Efectivamente, descartamos todo lo que ya no nos sirve. Descartamos desperdicios de comida, descartamos restos de envases, descartamos juguetes que han dejado de funcionar, descartamos ropa que ya no se lleva, descartamos ancianos que ya no producen, descartamos personas que no sentimos próximas, descartamos vidas que no nos parecen oportunas… Efectivamente, vivimos en una cultura de descarte, y mientras no la cuestionamos, nos convertimos en cómplices, quizás cómplices involuntarios, pero de todos modos cómplices…

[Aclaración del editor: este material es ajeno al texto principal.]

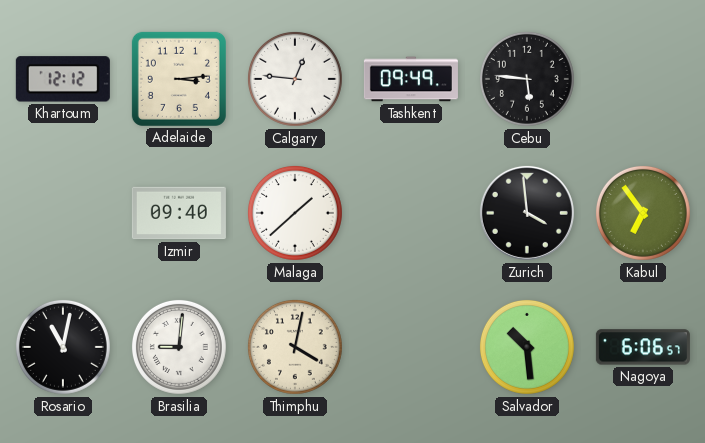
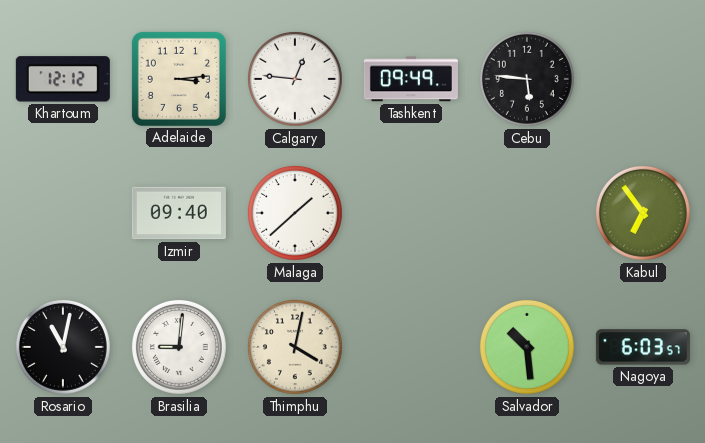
Zurich: 3:59 -> none
Nagoya: 6:06 -> 6:03
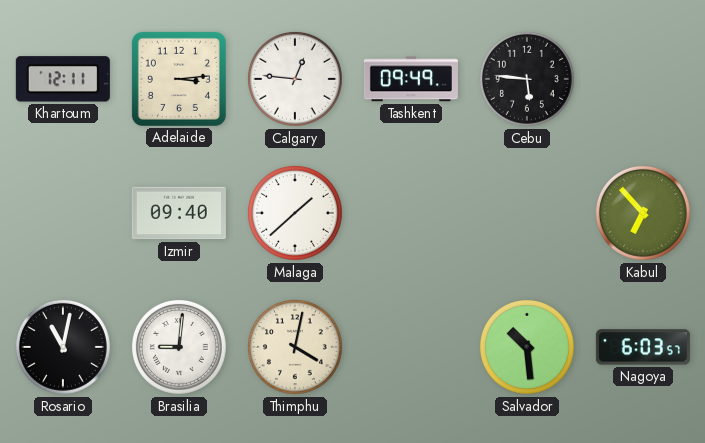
Khartoum: 12:12 -> 12:11
Kabul: 6:54 -> 6:53
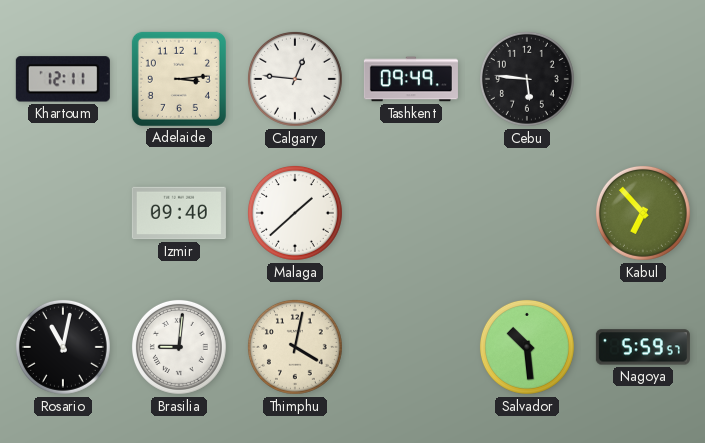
Nagoya: 6:03 -> 5:59
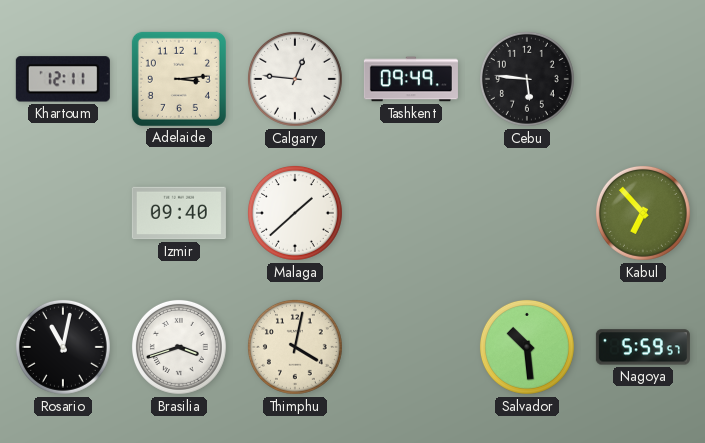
Brasilia: 9:01 -> 3:42
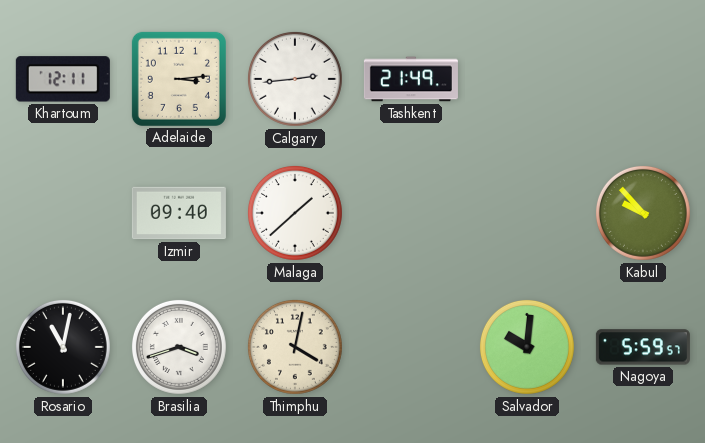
Calgary: 12:46 -> 2:44
Tashkent: 09:49 -> 21:49
Cebu: 5:46 -> none
Kabul: 6:53 -> 9:53
Salvador: 10:29 -> 10:01
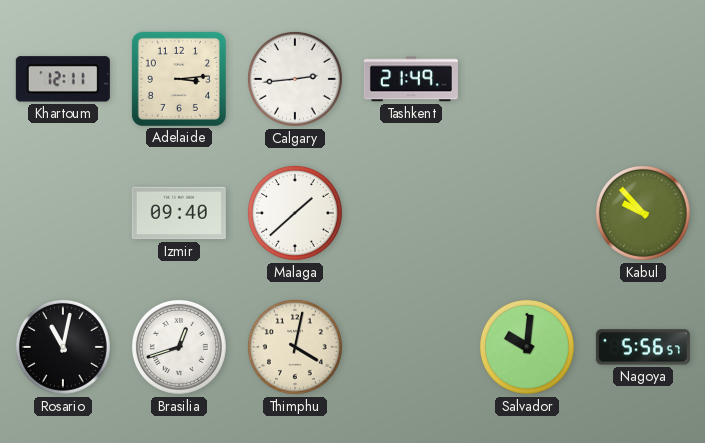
Brasilia: 3:42 -> 12:42
Nagoya: 5:59 -> 5:56
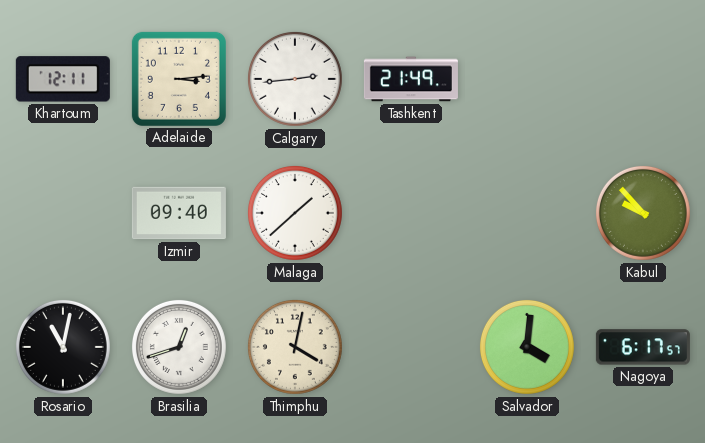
Salvador: 10:01 -> 4:01
Nagoya: 5:56 -> 6:17
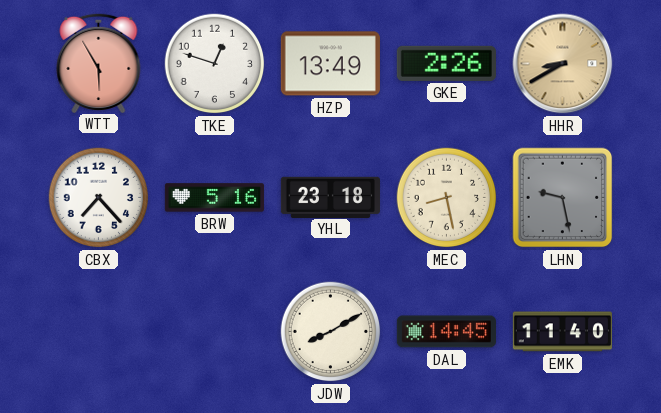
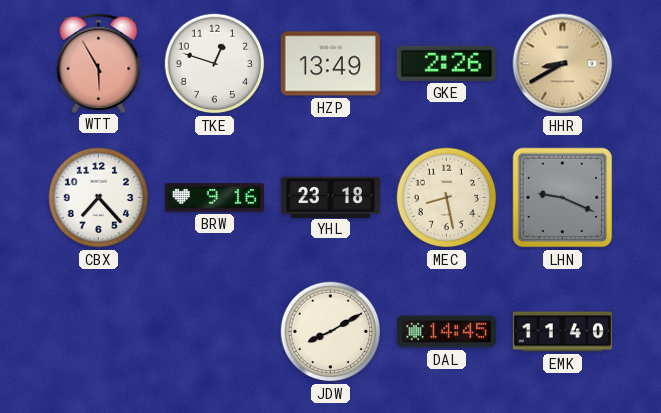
BRW: 5:16 -> 9:16
LHN: 9:28 -> 9:19
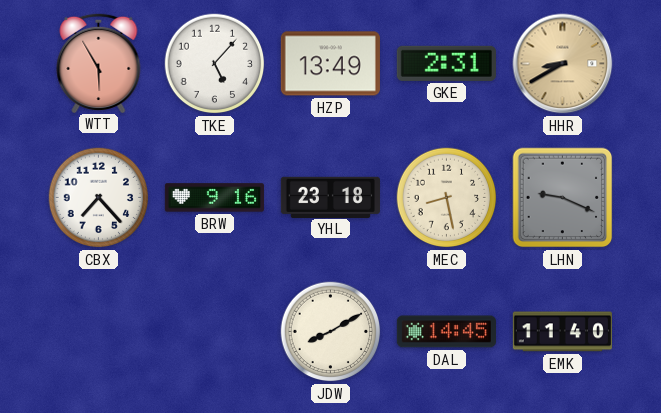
TKE: 12:48 -> 5:07
GKE: 2:26 -> 2:31
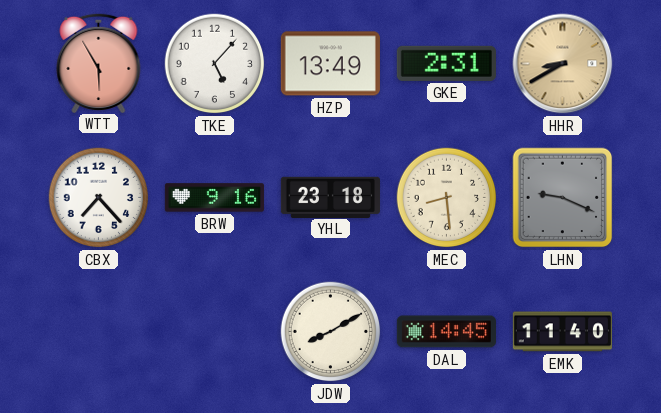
MEC: 8:28 -> 8:29
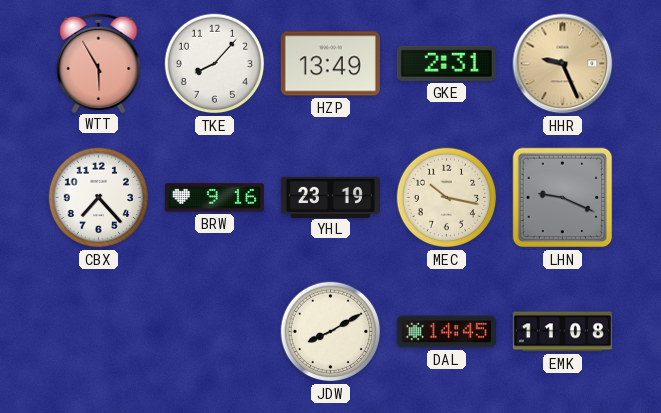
TKE: 5:07 -> 8:07
HHR: 8:40 -> 9:26
YHL: 23:18 -> 23:19
MEC: 8:29 -> 10:17
EMK: 11:40 -> 11:08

No es éste el camino que nos enseñó Jesús. Él nos enseñó a vivir desde la inclusión y el sostén: del samaritano herido en el camino, de la mujer adúltera a punto de ser lapidada, de la pecadora arrepentida, del centurión respetuoso, del niño que molesta nuestra conversación, del leproso… Jesús nos enseña a mirar de otra manera, a “encartar” en lugar de descartar, a sentirnos vinculados en lugar de sentirnos aislados, a acoger en lugar de expulsar, a “reciclar” en lugar de eliminar… Si todo esto resonara, de verdad, en nosotros, no haría falta tanto basurero, ni tanta residencia, ni tanta frontera, ni…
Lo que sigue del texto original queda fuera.